One of the main bottlenecks in 3D graphics hardware performance is the rate at which one can update pixels in the frame buffer. In 3D, updating a pixel involves reading the previously stored Z value for the pixel (and potentially the previously stored RGBA values), comparing it with the newly rendered Z value, and depending on who's closer conditionally updating the value of the pixel in the frame buffer. Traditional CPU style caches on the rendering chip don't help much at all, as the data has low temporal locality (even though it does have high spatial locality). So we decided to move the Z compare and read-modity-write cycle to inside the DRAM, improving the data utilization of the pins by a factor of two or more. We also made the on-DRAM caches square, so that there would be a much higher "hit" rate in these caches. Finally, on the render chip side, we would "snoop" the (now) write only output buffer to nearly perfectly predict the cache pre-fetch needed inside the 3DRAM.
In many ways, 3DRAM was one of the first (if not the first) commercially successful computation on a DRAM die products.
The first generation 3DRAM stored 10 megabits, and you would use a separate chip for RBG buffer one, RGB buffer two, and the Z buffer. It supported 8-bit RBG pixel components, and 24-bit Z values. The second generation of 3DRAM, 3DRAM-64, stored 40 megabits, combined all three buffers onto one chip, supported 10-bit RGB pixel components, 26-bit floating point Z values, and cut the required number of video output pins by a factor of three by internally muxing the appropriate RGB buffer pixel to the output (and not outputting the Z buffer).
Both Creator3D and Elite3D used 3DRAM, but Elite3D was the first product to use its full throughput.

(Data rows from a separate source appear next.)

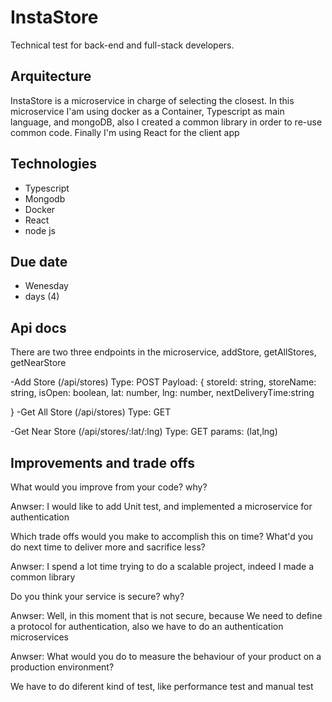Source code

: # InstaStore
Technical test for back-end and full-stack developers.

## Arquitecture
InstaStore is a microservice in charge of selecting the closest. In this microservice  I'am using docker as a Container, Typescript as main language, and mongoDB, also I created a common library in order to re-use common code. Finally I'm using React for the client app


## Technologies

- Typescript
- Mongodb
- Docker
- React
- node js

## Due date

- Wenesday
- days (4)

## Api docs

There are two three endpoints in the microservice, addStore, getAllStores, getNearStore

-Add Store (/api/stores)
 Type: POST
 Payload:
 {
     storeId: string,
    storeName: string,
    isOpen: boolean,
    lat: number,
    lng: number,
    nextDeliveryTime:string

 }
 -Get All Store (/api/stores)
 Type: GET

 -Get Near Store (/api/stores/:lat/:lng)
 Type: GET
 params: (lat,lng)

 ## Improvements and trade offs

What would you improve from your code? why?

Anwser: I would like to add Unit test, and implemented a  microservice for authentication 

Which trade offs would you make to accomplish this on time? What'd you do next time to deliver more and sacrifice less?

Anwser: I spend a lot time trying to do a scalable project, indeed I made a common library

Do you think your service is secure? why?

Anwser: Well, in this moment that is not secure, because We need to define a protocol for authentication, also we have to do an authentication microservices

Anwser: What would you do to measure the behaviour of your product on a production environment?

We have to do diferent kind of test, like performance test and manual test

Elite3D was the first moderate cost graphics board in history where data could be rendered into the frame buffer several times faster than the data flowed out of the frame buffer for normal video output. 3DRAM contributed to the success of both products it was supported in; the combination of small size and low cost it enabled was not matchable by most of the other competitors in this space at that time.
Both the Sun XVR-1000 and XVR-4000 (Zulu) used 3DRAM-64. Only the bandwidth and throughput of 3DRAM-64 allowed Zulu to render and convolute high density super sampled pixels in real-time.
Below is the presentation on 3DRAM made at HotChips VI:
Michael F. Deering, Michael G. Lavelle, and Steven Schlapp ``A Cached VRAM for 3D Graphics'', in HotChips VI (1994). (Commercial product name 3DRAM.)
pdf (70 KB)
The main publication on 3DRAM is the SIGGRAPH paper:
M. Deering, Steven Schlapp, and Michael G. Lavelle ``FBRAM: A New Form of Memory Optimized for 3D Graphics'', in Proc. SIGGRAPH '94.
pdf (105 KB)
As it was always on the edge of advanced graphics products, Sun used to purchase a significant percentage of the leading edge VRAM chips at any point in time. When Sun switched over to 3DRAM, the sales volume was still substantial, though I don't believe that non-Sun 3DRAM sales were ever that large.